My rating: 5 of 5 stars
Steel’s Edge could be considered the literary equivalent of throwing “everything plus the kitchen sink” into a novel. The emotional grief, memorable characters, moral high ground, clearly defined evil villains, noble heroes and heroines, morally compromised but endearing scoundrels, horrible revelations, a few monsters and the list goes on. I did not see any angels so they must have eliminated that one just to be different (since they are turning up in every PNR/UF book I read these days).
You are going to cheer on the heroes, hate the villains and hope for the romance to overcome the impossible odds. All joking aside, I am going to keep hoping that the authors may feel an overwhelming need to revisit this world in the future, I hate to see it end and to say this was a 5 Star effort does little to share the epic nature of this final book in the series.
My favorite line of the book was this (to Richard from his brother)
“Congratulations, you finally managed to find a woman as tragically noble as yourself, I did not think one existed”
I suggest you buy all the Edge books if you have not read them since this is a series of interlinking stories that build into this novel as its culminating effort. There are still more stories to be told and I hope they see the light of day in the future. 5 Stars, highly recommended and feeling a severe lack of the ability describe the extraordinary nature of this novel.
NOTE: This novel can possibly be enjoyed as a standalone but I would not recommend that since part of the enjoyment is seeing the conclusion of threads that have been left hanging from other books in the series.
Of course, the first three books are on Mount TBR, but looks like I might have to move them up the list a bit.
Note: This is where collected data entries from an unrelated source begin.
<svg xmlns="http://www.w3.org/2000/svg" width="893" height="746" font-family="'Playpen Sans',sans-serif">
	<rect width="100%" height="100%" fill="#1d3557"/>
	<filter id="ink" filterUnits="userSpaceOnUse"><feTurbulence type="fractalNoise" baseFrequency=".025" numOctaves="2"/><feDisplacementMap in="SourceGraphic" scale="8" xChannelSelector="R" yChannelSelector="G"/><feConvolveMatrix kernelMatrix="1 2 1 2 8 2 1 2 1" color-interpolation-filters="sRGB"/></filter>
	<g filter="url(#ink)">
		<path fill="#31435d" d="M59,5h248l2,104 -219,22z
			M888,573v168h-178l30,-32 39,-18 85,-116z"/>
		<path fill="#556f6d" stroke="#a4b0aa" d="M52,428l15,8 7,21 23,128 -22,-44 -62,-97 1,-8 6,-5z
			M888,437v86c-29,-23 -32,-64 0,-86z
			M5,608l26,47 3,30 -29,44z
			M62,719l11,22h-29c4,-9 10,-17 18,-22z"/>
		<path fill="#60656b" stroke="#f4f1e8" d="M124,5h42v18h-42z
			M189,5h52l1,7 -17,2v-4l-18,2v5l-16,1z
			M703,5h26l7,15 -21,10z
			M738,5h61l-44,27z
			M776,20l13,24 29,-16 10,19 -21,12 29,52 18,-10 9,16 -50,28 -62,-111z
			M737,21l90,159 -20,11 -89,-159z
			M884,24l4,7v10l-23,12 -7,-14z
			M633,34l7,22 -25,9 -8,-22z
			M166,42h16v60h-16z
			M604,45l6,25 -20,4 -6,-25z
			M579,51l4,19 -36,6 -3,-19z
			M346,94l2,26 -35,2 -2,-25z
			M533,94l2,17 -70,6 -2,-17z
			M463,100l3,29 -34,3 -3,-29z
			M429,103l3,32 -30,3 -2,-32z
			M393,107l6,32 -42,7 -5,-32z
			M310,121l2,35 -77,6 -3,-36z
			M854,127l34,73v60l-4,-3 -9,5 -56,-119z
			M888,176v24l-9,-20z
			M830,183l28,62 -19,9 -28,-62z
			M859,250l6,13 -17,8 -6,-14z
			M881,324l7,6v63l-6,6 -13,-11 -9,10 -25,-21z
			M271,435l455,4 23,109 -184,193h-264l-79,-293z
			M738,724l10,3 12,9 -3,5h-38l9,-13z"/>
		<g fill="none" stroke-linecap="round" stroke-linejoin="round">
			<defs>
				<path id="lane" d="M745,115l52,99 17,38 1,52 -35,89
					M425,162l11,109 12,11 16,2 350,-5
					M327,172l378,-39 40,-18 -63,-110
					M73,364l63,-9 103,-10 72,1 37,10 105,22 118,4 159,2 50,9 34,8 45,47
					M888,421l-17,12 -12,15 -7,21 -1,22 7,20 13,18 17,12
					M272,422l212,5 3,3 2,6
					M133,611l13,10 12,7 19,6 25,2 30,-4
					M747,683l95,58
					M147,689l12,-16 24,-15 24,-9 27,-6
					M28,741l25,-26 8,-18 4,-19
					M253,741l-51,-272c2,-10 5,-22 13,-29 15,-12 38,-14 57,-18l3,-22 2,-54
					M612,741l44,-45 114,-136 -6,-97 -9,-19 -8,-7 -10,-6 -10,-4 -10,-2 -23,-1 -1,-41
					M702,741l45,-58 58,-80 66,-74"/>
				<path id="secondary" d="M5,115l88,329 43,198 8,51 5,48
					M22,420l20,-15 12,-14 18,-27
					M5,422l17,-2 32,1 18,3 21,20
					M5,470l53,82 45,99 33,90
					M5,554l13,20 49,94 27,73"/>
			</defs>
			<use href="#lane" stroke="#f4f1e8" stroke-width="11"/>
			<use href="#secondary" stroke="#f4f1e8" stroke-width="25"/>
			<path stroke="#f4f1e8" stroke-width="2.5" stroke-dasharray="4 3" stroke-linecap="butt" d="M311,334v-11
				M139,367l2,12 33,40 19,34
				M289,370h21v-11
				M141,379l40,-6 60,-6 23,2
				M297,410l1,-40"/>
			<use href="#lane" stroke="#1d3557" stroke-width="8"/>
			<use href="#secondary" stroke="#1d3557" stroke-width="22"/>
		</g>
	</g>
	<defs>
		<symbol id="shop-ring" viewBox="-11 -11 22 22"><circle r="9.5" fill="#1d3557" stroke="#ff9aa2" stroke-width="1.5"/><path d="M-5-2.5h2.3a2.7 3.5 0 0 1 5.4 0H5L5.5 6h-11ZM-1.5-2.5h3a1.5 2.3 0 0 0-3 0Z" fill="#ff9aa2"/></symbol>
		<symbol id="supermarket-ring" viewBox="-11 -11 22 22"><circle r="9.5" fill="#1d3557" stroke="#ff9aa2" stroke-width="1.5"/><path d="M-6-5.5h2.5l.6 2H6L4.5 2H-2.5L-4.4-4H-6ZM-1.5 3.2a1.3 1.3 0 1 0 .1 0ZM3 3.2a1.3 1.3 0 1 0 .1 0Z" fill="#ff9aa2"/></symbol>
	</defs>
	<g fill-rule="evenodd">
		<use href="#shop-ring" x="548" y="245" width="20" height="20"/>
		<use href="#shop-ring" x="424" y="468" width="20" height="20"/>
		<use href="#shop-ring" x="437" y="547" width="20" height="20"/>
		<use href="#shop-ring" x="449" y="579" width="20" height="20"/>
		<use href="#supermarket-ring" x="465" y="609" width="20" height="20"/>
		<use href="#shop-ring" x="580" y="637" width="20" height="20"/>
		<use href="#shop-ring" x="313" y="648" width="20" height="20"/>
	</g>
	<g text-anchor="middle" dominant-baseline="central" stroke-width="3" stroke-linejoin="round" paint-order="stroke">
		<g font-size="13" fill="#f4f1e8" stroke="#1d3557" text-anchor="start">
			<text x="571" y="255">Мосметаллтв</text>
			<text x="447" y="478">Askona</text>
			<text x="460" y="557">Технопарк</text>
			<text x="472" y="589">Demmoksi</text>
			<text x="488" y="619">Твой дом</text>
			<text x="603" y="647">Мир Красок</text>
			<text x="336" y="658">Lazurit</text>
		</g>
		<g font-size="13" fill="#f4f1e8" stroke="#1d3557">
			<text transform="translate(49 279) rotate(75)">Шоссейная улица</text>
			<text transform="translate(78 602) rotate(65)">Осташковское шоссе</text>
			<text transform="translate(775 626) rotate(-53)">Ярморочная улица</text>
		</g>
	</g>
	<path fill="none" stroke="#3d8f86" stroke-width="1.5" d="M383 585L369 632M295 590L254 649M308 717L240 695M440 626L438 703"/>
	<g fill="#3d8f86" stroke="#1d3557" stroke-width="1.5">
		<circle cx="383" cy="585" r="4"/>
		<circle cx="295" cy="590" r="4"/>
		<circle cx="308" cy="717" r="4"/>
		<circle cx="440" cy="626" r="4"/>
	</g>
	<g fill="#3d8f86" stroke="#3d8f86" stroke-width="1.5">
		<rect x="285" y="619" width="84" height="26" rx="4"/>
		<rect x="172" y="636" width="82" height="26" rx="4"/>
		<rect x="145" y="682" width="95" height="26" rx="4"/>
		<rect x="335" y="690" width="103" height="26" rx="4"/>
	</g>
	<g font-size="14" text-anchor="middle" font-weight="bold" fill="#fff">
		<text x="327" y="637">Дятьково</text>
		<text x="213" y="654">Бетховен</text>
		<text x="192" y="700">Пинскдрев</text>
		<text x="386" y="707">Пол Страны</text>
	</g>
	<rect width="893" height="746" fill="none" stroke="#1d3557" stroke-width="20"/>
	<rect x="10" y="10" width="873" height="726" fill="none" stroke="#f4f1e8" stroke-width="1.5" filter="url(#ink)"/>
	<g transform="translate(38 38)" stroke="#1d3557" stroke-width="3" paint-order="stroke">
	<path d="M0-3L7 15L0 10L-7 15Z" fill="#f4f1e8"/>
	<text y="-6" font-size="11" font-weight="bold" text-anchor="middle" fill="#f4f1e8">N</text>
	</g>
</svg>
6 thoughts on “Guest Review – Steel’s Edge

  1. dougmeeks says:

    I highly recommend the whole series, its hard to fit into a genre because it crosses over into so many. A world where our normal Earth and what amounts to Fairy Tale land coexist with The Edge in between. Amazing stuff. I wish I had that kind of imagination.

    • Jean says:

      I love this series (and authors) and I’m sad to see it ending or going on hiatis. I’d buy a non-fiction manual on how to change a baby’s diaper if Ilona Andrews published it, talented couple.

      • kaleigha says:

        Talented and somewhat under appreciated. I would love to see them get the recognition of being switched to hardcover. It would be a big boost for them.

  2. Jean says:

    So I’ve been wondering about the whole hardcover thing! I love seeing authors I follow releasing hard cover books but hate the financial hit I take buying the hard cover. I can’t believe Ilona Andrews doesn’t have the following to warrant hard cover releases, so was wondering if it was some altruistic move on their part to keep their work accessible??

    • Douglas Meeks says:

      @Jean – “was some altruistic move on their part to keep their work accessible?” – see as how they typically give away novels via serialization on their website that are better than most authors can even write, I would not doubt it, they seem to be genuinely nice people.